## Required work
Look through the listing below for the string "говядины". Say how many lines hold it, and nothing else.

## Information given
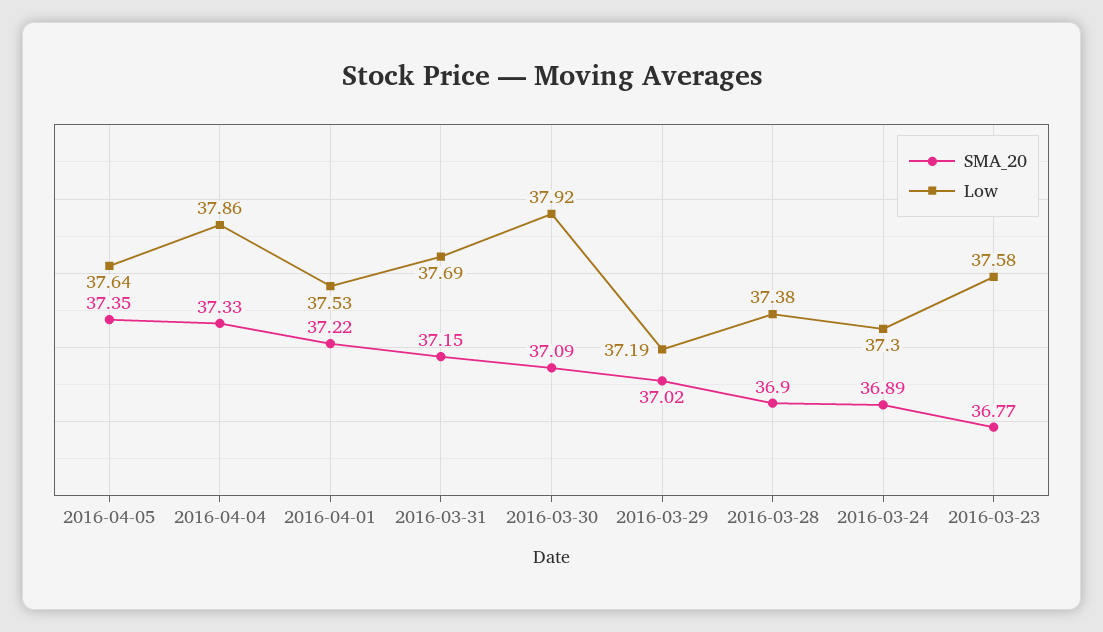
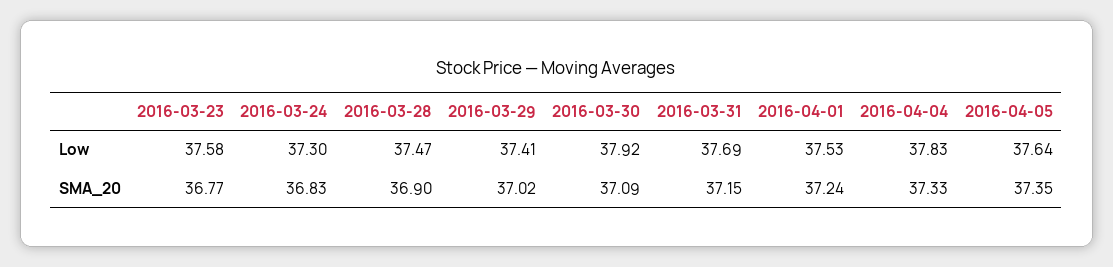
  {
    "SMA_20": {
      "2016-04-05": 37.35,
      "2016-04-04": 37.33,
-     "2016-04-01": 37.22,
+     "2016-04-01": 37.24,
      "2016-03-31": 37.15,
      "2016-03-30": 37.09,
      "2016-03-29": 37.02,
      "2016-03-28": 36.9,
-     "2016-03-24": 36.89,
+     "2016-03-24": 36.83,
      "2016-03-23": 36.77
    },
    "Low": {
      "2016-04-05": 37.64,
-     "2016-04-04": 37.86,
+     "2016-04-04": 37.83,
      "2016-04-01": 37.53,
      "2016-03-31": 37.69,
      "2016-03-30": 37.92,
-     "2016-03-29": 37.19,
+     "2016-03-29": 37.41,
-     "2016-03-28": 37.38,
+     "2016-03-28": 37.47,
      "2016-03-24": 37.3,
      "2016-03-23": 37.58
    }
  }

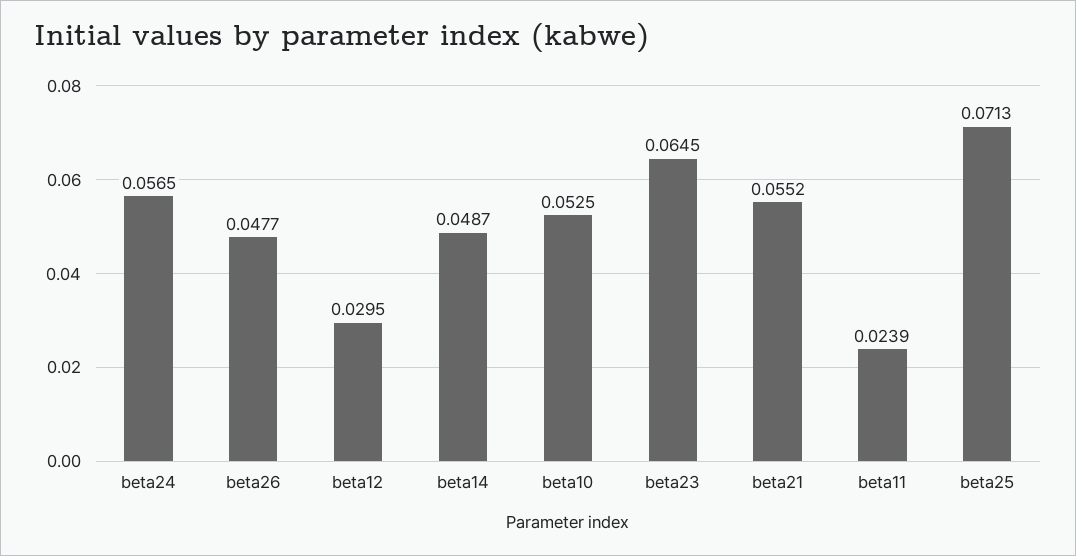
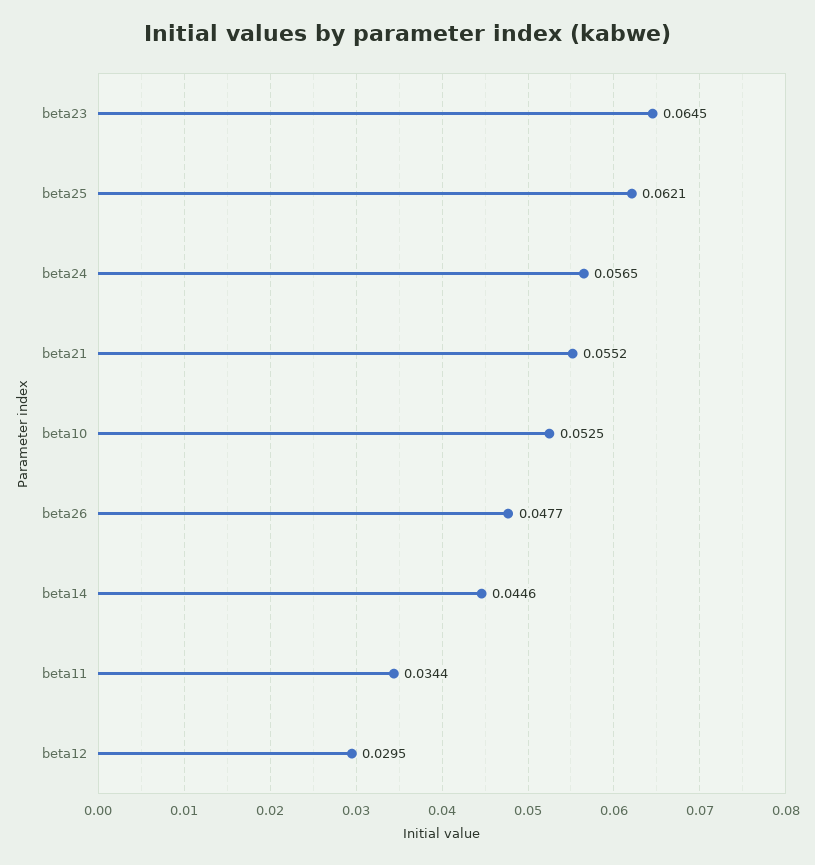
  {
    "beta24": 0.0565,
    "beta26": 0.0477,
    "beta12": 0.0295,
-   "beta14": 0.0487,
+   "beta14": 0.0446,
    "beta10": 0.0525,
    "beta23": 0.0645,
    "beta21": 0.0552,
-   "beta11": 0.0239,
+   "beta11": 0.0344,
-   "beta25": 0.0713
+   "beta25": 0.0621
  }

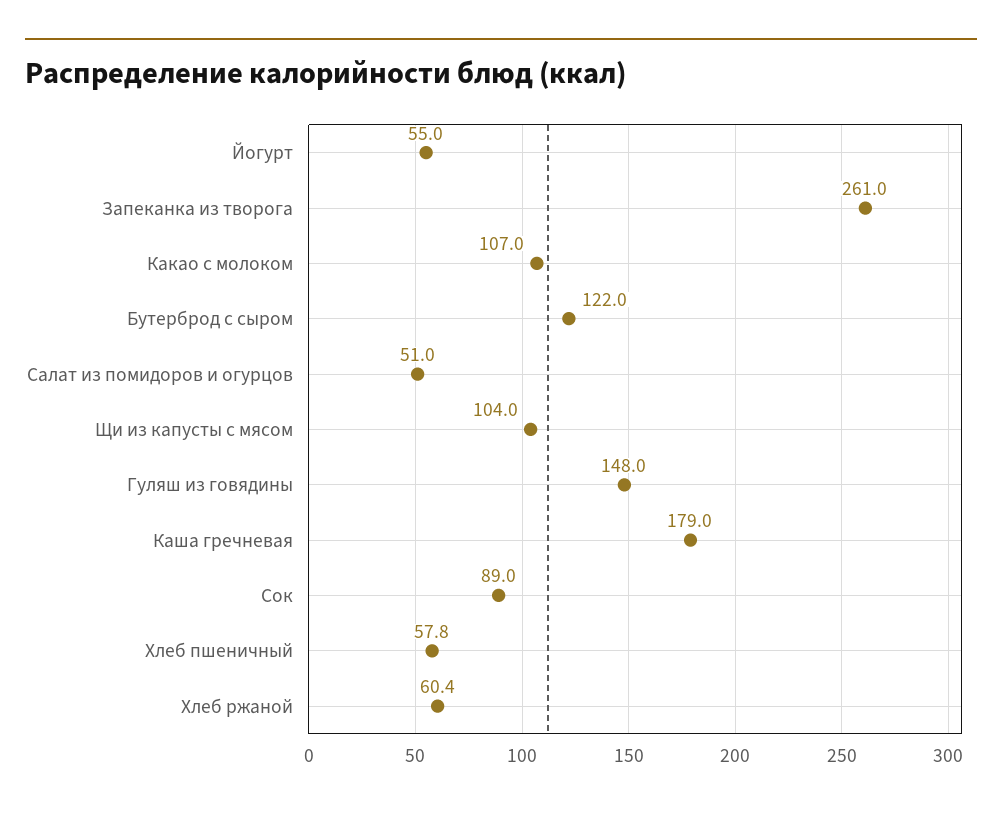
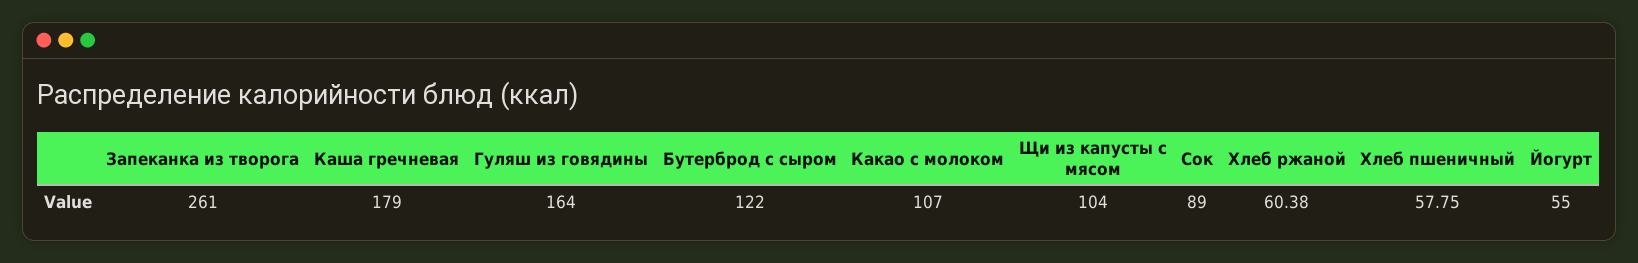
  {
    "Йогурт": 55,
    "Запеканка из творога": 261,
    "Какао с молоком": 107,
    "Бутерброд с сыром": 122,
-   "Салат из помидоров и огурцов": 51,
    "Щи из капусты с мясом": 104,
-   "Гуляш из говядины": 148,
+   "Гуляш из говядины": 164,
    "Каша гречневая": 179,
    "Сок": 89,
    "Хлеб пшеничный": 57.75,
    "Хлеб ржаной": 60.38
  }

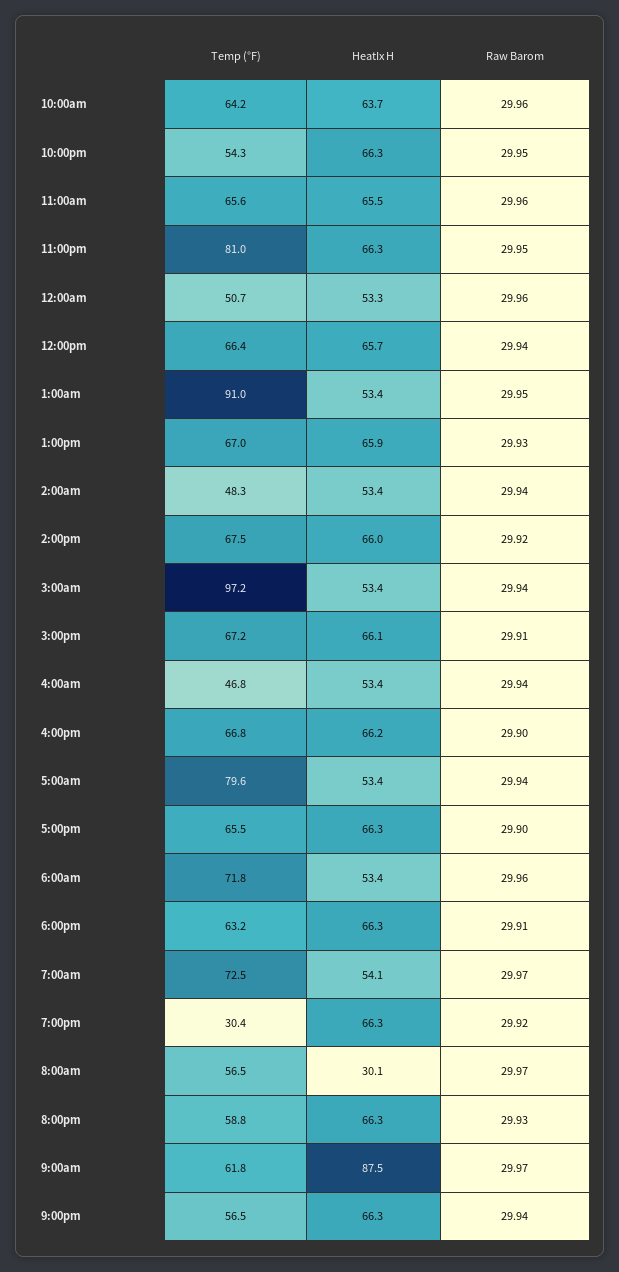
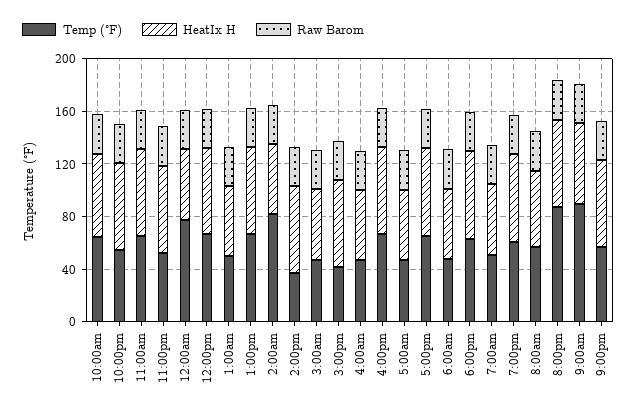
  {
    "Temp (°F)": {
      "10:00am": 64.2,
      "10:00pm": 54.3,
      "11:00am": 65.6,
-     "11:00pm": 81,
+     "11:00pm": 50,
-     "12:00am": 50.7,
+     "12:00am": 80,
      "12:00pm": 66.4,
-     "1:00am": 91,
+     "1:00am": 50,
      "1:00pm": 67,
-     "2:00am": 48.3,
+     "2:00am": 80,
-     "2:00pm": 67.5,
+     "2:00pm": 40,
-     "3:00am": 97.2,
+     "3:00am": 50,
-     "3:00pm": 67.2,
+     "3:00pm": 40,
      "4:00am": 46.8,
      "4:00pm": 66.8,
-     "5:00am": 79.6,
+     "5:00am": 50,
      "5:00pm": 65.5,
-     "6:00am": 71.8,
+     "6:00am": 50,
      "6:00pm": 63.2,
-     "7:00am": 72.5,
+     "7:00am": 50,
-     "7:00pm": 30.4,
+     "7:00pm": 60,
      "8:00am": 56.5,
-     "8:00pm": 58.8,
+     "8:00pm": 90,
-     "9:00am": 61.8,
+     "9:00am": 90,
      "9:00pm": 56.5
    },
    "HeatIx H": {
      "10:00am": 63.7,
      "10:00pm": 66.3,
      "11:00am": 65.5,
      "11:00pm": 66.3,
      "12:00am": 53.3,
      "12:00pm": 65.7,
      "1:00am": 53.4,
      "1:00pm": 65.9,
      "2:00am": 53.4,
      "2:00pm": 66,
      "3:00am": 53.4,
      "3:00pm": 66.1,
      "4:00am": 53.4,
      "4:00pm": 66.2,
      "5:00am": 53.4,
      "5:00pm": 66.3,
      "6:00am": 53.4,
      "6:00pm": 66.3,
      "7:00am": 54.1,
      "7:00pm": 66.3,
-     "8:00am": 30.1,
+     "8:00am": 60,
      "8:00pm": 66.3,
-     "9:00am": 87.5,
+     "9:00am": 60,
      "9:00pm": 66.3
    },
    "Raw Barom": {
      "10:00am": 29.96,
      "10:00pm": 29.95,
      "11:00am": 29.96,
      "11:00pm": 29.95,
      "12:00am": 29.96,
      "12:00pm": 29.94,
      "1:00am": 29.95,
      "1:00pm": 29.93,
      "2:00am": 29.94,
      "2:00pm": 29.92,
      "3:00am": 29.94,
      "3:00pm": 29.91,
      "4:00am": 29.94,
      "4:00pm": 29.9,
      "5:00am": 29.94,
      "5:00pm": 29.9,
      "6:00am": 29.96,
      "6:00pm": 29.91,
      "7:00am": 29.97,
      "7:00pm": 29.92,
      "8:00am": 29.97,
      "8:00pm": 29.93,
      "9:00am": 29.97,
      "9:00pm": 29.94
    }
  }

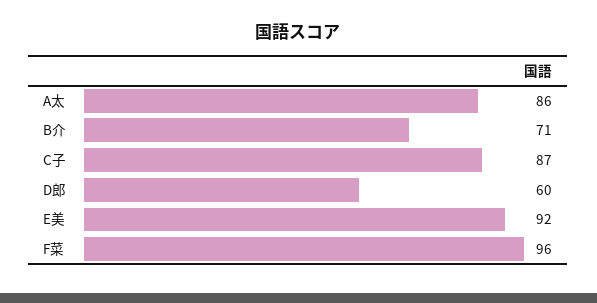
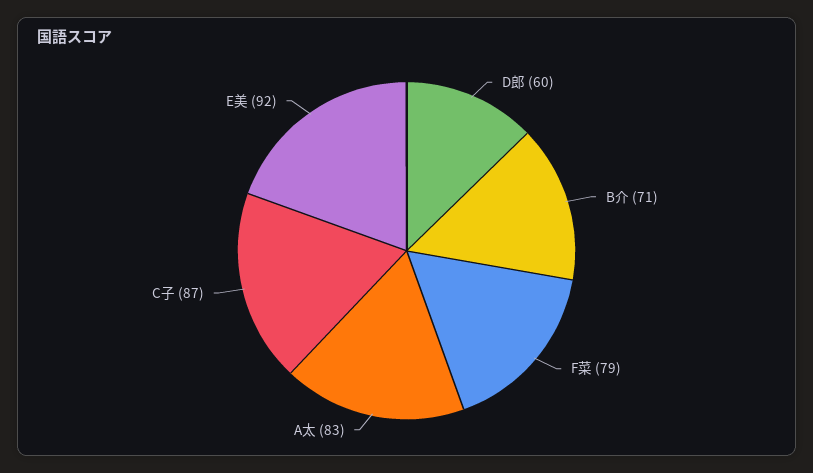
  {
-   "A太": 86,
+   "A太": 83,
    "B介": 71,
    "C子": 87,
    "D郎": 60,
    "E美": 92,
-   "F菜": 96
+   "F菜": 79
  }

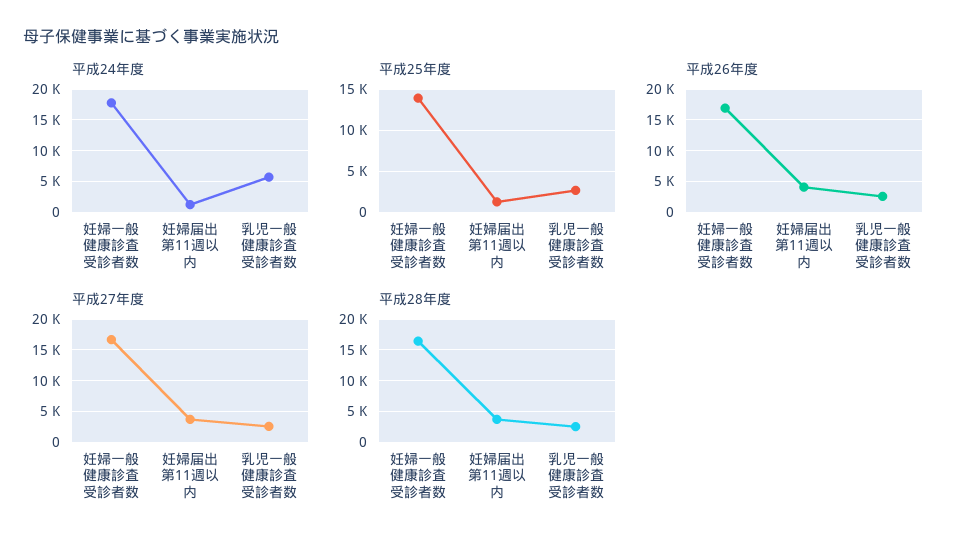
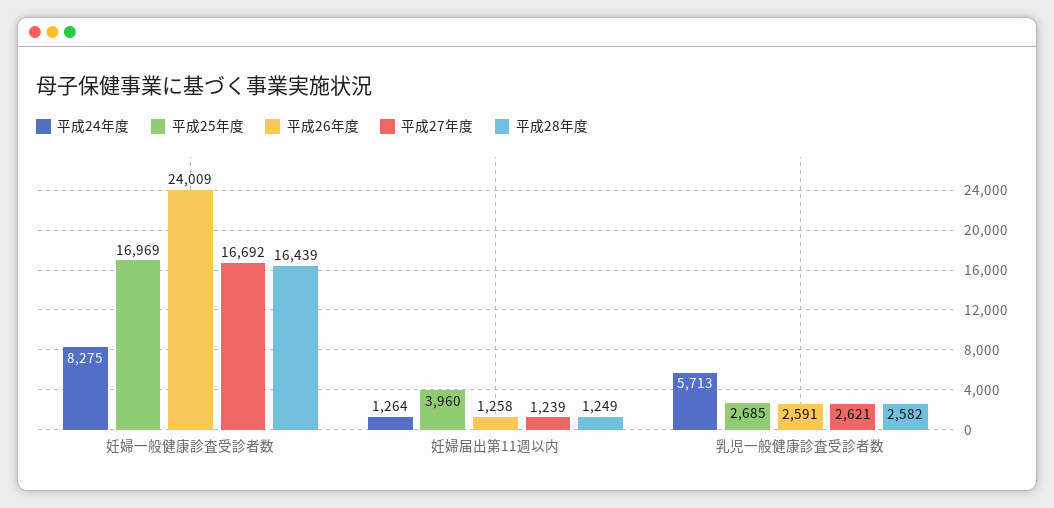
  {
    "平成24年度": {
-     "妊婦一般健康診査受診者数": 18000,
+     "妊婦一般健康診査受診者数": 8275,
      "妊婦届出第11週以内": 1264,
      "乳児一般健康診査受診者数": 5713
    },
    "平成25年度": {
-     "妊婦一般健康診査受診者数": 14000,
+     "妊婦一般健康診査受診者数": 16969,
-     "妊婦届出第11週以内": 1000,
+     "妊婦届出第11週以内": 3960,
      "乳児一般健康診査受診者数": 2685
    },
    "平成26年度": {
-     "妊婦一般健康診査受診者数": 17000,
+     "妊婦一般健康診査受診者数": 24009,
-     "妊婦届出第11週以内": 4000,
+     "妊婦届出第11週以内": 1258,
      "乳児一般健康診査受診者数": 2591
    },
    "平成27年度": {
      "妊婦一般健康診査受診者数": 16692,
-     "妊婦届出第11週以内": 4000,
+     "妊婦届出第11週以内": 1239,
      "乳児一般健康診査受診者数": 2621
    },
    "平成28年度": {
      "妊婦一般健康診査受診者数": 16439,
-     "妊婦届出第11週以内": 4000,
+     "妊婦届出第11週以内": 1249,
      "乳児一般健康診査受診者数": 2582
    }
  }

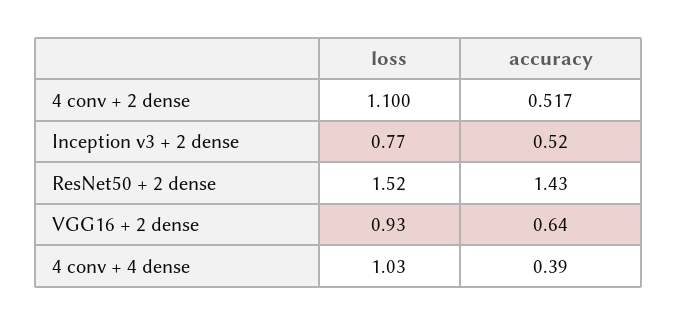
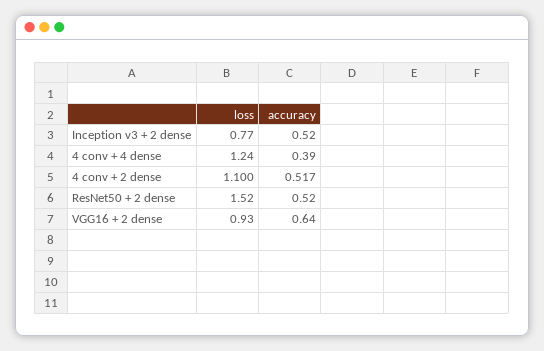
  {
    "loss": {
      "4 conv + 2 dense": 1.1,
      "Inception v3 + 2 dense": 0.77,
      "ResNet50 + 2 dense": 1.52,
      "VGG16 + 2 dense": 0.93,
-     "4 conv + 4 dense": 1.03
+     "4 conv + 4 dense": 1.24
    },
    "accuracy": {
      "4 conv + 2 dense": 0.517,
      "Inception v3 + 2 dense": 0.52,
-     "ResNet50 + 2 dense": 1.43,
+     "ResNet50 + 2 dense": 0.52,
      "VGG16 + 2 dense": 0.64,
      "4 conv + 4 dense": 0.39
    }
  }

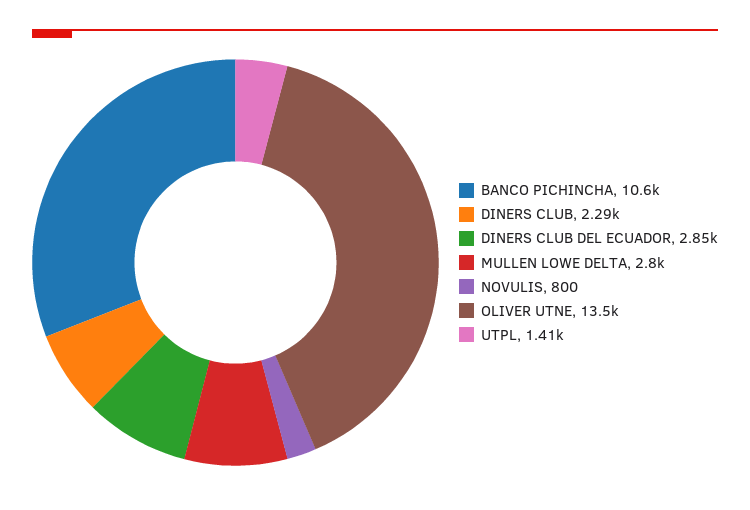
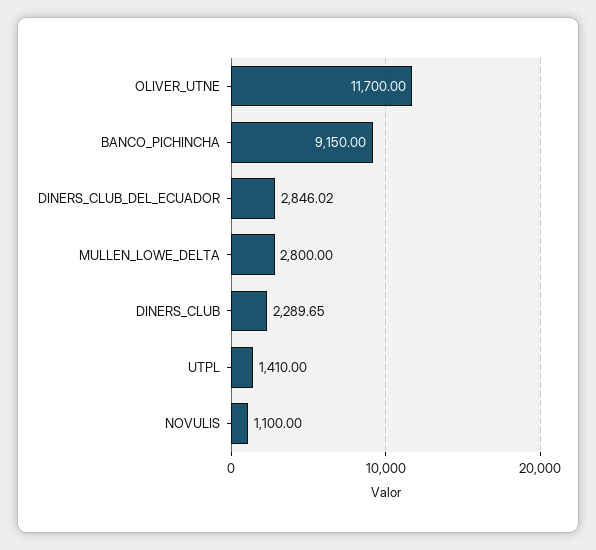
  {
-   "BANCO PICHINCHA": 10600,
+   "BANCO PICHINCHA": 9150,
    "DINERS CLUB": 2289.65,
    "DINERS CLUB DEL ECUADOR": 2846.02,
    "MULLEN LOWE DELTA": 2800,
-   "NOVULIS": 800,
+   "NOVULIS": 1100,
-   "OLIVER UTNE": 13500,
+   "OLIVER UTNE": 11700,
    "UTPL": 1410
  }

## Written solution
2